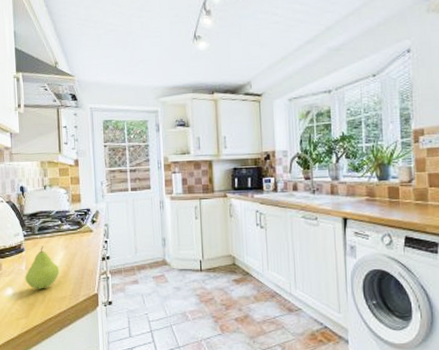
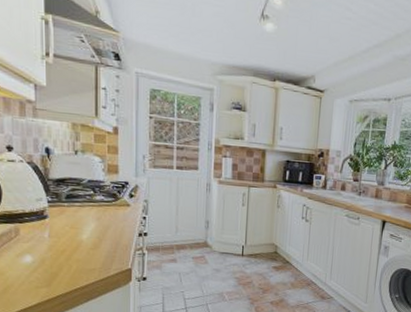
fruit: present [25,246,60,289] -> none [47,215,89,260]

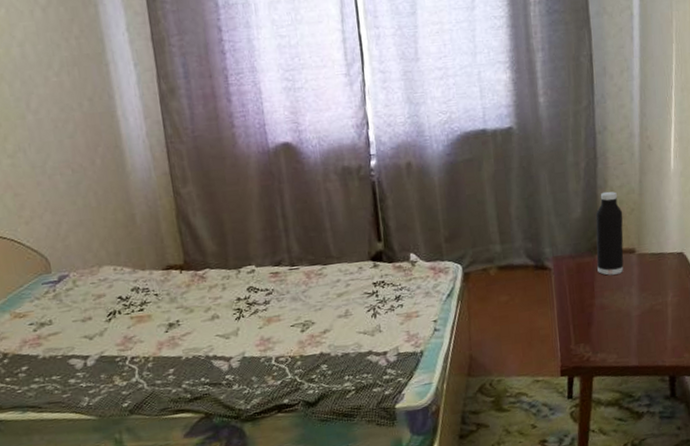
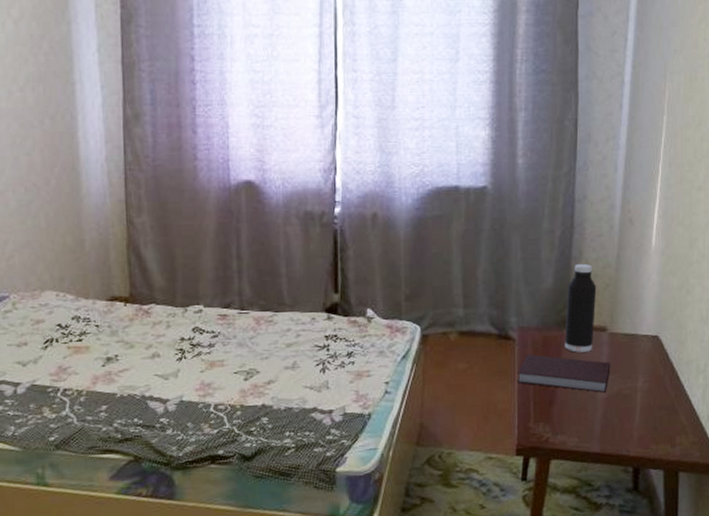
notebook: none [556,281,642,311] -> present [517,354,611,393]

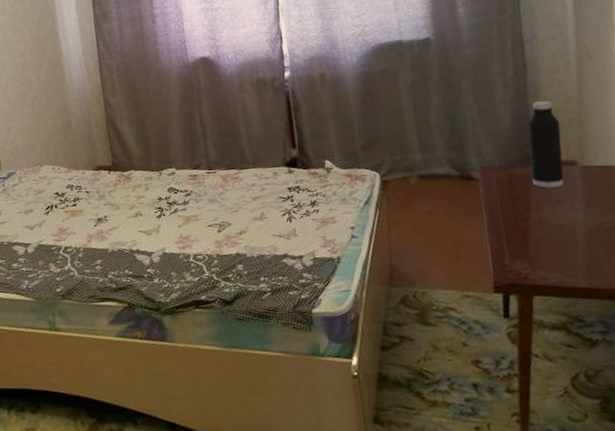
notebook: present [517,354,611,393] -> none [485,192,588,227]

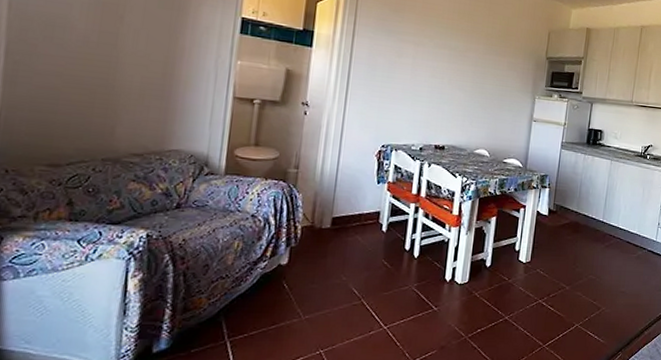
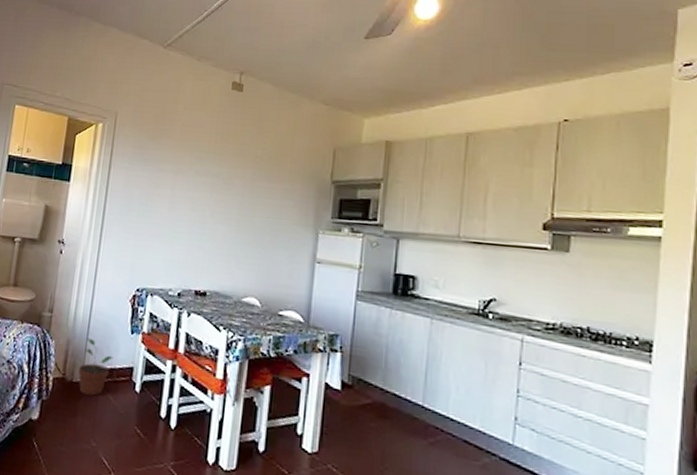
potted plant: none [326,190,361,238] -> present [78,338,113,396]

What is expected -
Make an exact copy of the listing above. Its pictures are not needed.

Answer space -
fruit: present [25,246,60,289] -> none [47,215,89,260]

notebook: none [556,281,642,311] -> present [517,354,611,393]

notebook: present [517,354,611,393] -> none [485,192,588,227]

potted plant: none [326,190,361,238] -> present [78,338,113,396]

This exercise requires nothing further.